In response to my Outside Looking In post, fiodax asked several questions about interpretation, particularly Scripture and interpretation. I hope this is something of an answer.
Evangelicals since Barth are divided into three camps: let's call 'em literalists, emotivists, and experientialists. I've spent far too many words on literalists on this blog. The short description is a fundamentalist who believes the words in the Bible are literally the words of God communicated to human authors who got it completely right. Emotivists are where most people live. They believe the Bible is the "word of God" but tend to pick and choose the bits they like. If pushed, they will say they don't believe all of it is to be taken literally, but they will be oddly intractable when it comes to particular passages, especially related to atonement, future things, holiness, and homosexuality. Experientialists, including gay people, would say that the Bible is somehow the word of God or that it contains the word of God. Their experience has led them to read Scripture differently, imposing upon the text a hermeneutical lens based on experience.
Frei largely followed Barth when he said the goal of reading the Scripture in community was to draw us into the world of the Bible and allow the narrative to shape our understanding of reality. A critical misunderstanding of which texts ought to shape our understanding has led reactionary fundamentalists to assert that irrespective of our experience the Bible has the final word. If my experience conflicts with Scripture, my experience is suspect, not Scripture. That is a far different idea of allowing the Bible to shape reality than Frei intended.
I think the primary difficulty of allowing the Bible to shape reality is that reality is something that has to be interpreted to begin with. For the sake of all my materialist friends out there, yes, I believe there is a reality that is not constructed by language, but knowing that reality given the limitations of language is...I want to say impossible, but let's settle for damn near impossible. When a kid first starts learning religious language, she will ask, "What does 'saved' mean?" At that point Christians want to believe they refer to a text to provide a definition. In fact, they refer to a text that is first an experience, and then an interpretation, and then an attempt to communicate, and is finally an attempt to understand the communication (which has been interpreted for us, by the way). Even if you believe God provided the experience and the interpretation and the communication, you can't avoid the difficulty of interpreting events and trying to assign meaning based upon the lack of prior experience. (To argue that God is capable is no argument at all. Classic theists believe God is capable of doing many things he doesn't do, like stop hunger.) When Moses finds a burning bush, he doesn't access a database of prior burning bush experiences that interpret the event for him. When someone encounters God in some transcendent experience, they are without a database of experiences and vocabulary. We have to use the tools we've been given. That means we sift through the available texts looking for something that looks like what we've experienced. The vocabulary is preselected, and each word contains meanings and nuances that militate against an accurate portrayal of the actual events. We are creatures of metaphor. Language is dependent upon it.

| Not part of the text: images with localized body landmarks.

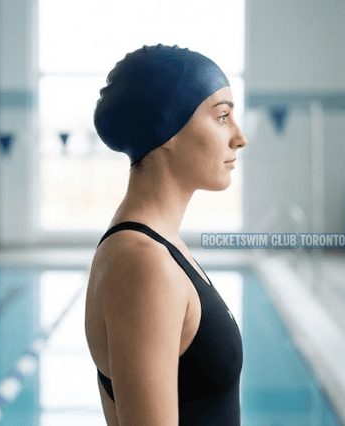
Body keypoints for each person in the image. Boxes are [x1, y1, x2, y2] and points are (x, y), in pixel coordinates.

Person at [84, 44, 247, 425]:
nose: (239, 138)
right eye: (222, 117)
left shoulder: (159, 246)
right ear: (167, 128)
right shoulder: (144, 264)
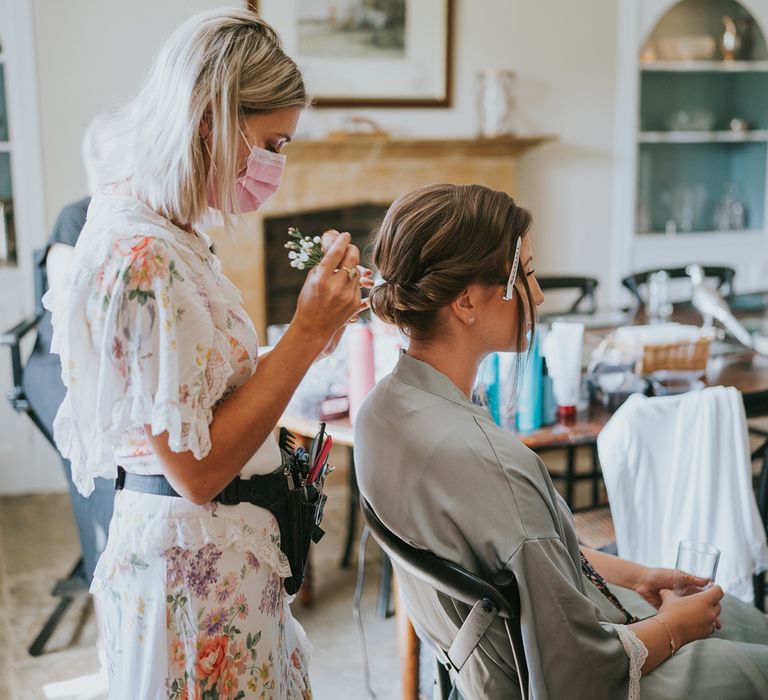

The Bible doesn't provide a communication that stands outside the rules of interpretation and meaning. In fact, the Bible is a product of people trying to interpret the meaning of events. What else is the New Testament if not an attempt to sort out the meaning of the resurrection? So, along comes a Jesus guy who says odd things about God and life. Everyone tries to impose their own understanding on the event, and yet, here we are arguing about it two millenia later. We take words from Scripture and we use them based on meanings we've been taught. There is no bank of information available to give meaning to words. Experience gives meaning to words, just as experience is part of any interpretation, and then we use words to explain experiences, but the words shape the meaning of the experience in ways we can't control.
So, a community comes together and they say, "We are going to say x means x, and the words we will use to describe x are y and z. Our collective understanding of this experience is that we should talk about it using x, y, and z." An outsider would rightly say, "But I didn't experience x." The community responds, "We know, but you have to experience that to understand y and z, and if you don't experience it, then you need to trust us, on faith, that we are telling you the truth about x, y, and z." So now the outside tries to experience something akin to the community-forming experience. If it's similar, he will readily use x, y, and z to talk about it. If it's not, he will look for other words, and if he uses those other words with the community, meaning will break down and eventually fellowship. So, if the outsider has a stubborn nature, he will say, well x is actually my experience of x. The other is false." Or we could try saying that much can't be known.